_DOCUMENT EXCERPT:_

Fully developed temperature profile for laminar/turbulent flow in FLUENT
Hello FLUENT users,
I am new to heat transfer and am trying to simulate a simple case in FLUENT. The flow is between 2 parallel plates (so it is an internal flow). My task is to analyse the HTC (heat transfer coefficient) against the first cell height. So, basically it means that I need to check what mesh is best suited.
I am trying to analyse both laminar and turbulent cases (only with komegaSST model). I use FLUENT 6.4.
In laminar case (and also in turbulent), I have a problem. The velocity Profile is fully developed but thermal profile according to
Le = 0,034*Re*Dh*Pr (from Lienhard and Lienhard (2008))
is never achieved. My geometrie includes a 5m length of the plates and a distance of 0,05m between them. So Dh = 0,1m
1) For the laminar case, I have analytical solutions with me. The results from simulations seem to match the results from analytical solutions with an error of 3% (this happens even though the temperature profile is not developed!!!!). Could some1 explain the reason for this?
P S: However, I use the T_bulk as the reference temperature for all calculations in laminar case. Even if I consider the T_centreline, I get results with 20% error. This I understand is pretty normal.
2) For the turbulent case, I have analytical solutions too. But here, the velocity profile and the thermal profile dont seem to develop at all while infact I should be able to achieve the fully developed profile earlier than the laminar case due to turbulence.
Could any1 clarify if I am performing the simulations correctly?
Thanks in advance.......
What are the boundary condition u r applying.
Thanks for the reply.
Initially I simulate with the working fluid as air and then I also do simulation with water as the working fluid.
I apply a velocity inlet of 1 m/s and an inlet temperature of 283K.
outlet is a pressure outlet with 0Pa
wall is a temperature of 10 W/m2-K and 293K (I simulate both the constant wall temp and constant heat flux case.)
I also feel there maybe some differences because of the geometry.
I have a geometry of 3m length, 0.05m height and a small width of 0.001m. I assume this assumption of 0.001m as the z-coordinate serves the purpose of a simulating a 2D flow. Basically I would like to simulate a 2D flow. (This is because I need to migrate to OpenFOAM if I am sure about the results and the setup)
I can attach a sample .cas if necessary or send it to your email directly (the file size may be a little too large to upload in this forum)
I understand that I have not enough length of the domian to obtain a fully developed profile for the turbulent case.
TO obtain this, should I first develop the velocity profile and then run the energy equation or is it possible to develop them simulataneously in FLUENT?
The entrance length according to my calculation is ~16.6m.
I assume its best to write a UDF.
Geometry is fine if u are trying 2D simulation but make sure that there is only one cell in z-direction and apply symmetry boundary condition to z-direction boundarys.
U can check the range of Z-Velocity after simulation. it should be in range of 10^-10 to be compatiable with 2D result.
Yes we can solve both energy and momentum eq. simultaneously.

_WORK ORDER A:_ Collect every line of the records that contains the string "help". Case matters.

_MATERIAL SHOWN:_
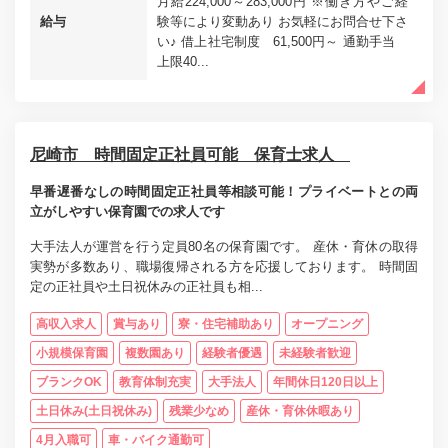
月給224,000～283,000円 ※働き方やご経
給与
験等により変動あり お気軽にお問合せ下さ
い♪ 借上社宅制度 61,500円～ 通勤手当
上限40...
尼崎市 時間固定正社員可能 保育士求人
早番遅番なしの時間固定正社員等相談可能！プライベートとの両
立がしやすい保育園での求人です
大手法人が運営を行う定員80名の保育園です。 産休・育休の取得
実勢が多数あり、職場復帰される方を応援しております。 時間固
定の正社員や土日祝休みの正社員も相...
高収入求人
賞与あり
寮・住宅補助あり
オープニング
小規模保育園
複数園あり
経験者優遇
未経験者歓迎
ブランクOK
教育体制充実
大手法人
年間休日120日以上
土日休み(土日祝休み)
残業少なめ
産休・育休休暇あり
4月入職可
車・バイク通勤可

...

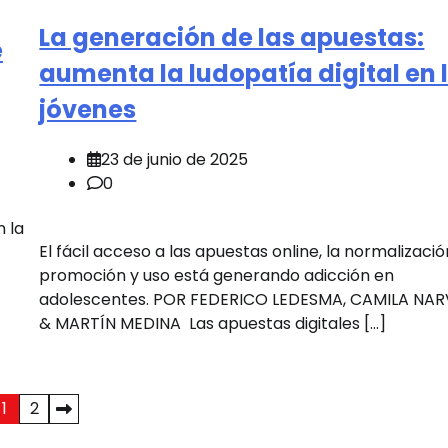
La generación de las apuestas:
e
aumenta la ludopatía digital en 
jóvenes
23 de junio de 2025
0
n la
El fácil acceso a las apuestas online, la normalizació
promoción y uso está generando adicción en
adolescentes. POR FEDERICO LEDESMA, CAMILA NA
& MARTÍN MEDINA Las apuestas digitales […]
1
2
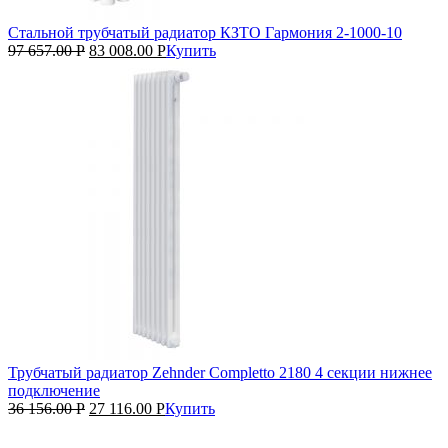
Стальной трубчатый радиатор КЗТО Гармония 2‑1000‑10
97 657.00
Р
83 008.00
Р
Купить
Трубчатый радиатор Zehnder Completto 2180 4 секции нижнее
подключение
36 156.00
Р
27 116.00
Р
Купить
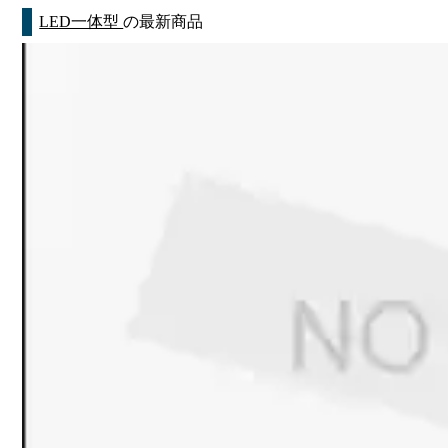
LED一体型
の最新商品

* * *

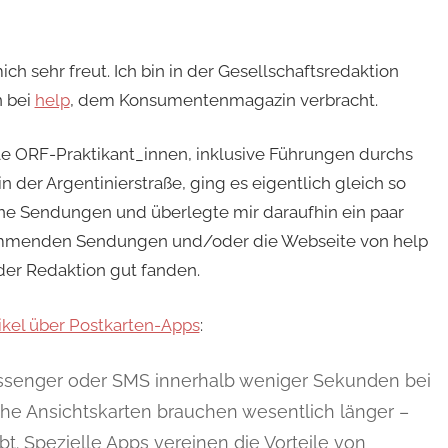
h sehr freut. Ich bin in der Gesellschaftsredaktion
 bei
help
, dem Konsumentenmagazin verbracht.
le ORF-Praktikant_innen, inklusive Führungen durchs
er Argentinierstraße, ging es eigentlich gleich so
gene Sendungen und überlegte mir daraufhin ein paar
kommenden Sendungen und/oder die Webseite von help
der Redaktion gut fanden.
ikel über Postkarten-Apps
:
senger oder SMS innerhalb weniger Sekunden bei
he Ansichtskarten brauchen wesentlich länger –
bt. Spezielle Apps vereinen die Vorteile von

_WORK ORDER B:_ Translate this sentence from the FLUENT forum thread into Spanish: "I apply a velocity inlet of 1 m/s and an inlet temperature of 283K."

_ANSWER AREA A:_
help
kommenden Sendungen und/oder die Webseite von help

_ANSWER AREA B:_ Aplico una entrada de velocidad de 1 m/s y una temperatura de entrada de 283 K.